にせものamoroso。 | ナノ

 da capo 4

「…」
「…」




しん、と沈黙。





「…カナメ、授業は?」
「抜けてきた」
「、ばかじゃん」
「それはアヤでしょ」




そうかもしれない。




「で?」
「なに、」
「俺になにか言うことないの?アヤ」
「ない」




別にない。ただ、この学園にいたくなかったから転校した。それだけで。

けれどそれを、同室者であるカナメに言わなくちゃいけない理由なんて、ない。



「…あ、いっこだけあった。電話出なくてごめんね」
「…」




カナメは明らかに納得しない顔をしていたけど、俺の口は止まらない。




「カズヤが俺とカナメの仲疑っててさ、すごい妬くタイプだから、あんま携帯とか見れなくて」
「は、」
「気分で転校してみたら、あいつ文化祭まで追いかけてくるからさ。

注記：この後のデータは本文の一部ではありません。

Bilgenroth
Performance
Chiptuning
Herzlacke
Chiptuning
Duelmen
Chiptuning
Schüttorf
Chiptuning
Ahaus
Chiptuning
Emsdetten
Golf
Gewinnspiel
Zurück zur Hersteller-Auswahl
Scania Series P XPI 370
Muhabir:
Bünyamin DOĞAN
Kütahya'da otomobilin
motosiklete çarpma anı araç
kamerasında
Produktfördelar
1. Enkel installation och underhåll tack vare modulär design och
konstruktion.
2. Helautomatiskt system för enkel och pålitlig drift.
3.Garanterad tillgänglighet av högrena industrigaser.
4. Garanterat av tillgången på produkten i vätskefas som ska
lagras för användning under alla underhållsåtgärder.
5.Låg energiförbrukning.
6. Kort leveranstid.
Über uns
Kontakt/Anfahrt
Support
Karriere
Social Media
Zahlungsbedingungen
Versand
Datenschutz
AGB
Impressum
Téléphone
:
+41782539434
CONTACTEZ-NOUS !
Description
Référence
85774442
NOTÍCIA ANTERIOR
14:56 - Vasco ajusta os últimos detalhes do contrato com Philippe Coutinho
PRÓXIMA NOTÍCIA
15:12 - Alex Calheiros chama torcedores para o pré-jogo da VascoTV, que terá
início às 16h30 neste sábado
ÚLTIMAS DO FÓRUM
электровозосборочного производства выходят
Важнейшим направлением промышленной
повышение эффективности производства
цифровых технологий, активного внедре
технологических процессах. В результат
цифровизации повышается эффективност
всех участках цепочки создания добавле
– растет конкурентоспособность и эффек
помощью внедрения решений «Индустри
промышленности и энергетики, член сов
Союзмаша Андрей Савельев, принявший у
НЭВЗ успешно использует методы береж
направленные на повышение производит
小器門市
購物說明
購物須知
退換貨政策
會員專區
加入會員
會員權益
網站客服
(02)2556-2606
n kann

父さんも戻れっていうし、だから戻ってきた」
「、」
「だからごめんね、カナメ」



いろいろごめんね。勝手に被害妄想して、勝手に出ていって、全部遮断して。

でもそれらのごめんねは、あえて伝えることはしない。



ー くらべることなんて、ないよ。




タクミのいうとおりだ。カナメはカナメ。俺は俺。





「卒業、近いけどさ。今までどおり仲良くしてよ、カナメ」
「っ、今までどおり?ねえそれがアヤの答えなの」
「答えもなにも…」
「アヤ、次の休み空いてる?」



話したいことがある、とカナメは言った。



「…ごめん、あー…カズヤと出かける」
「そ……」




でも今は、カナメと素直に話せる自信がないからごめんね。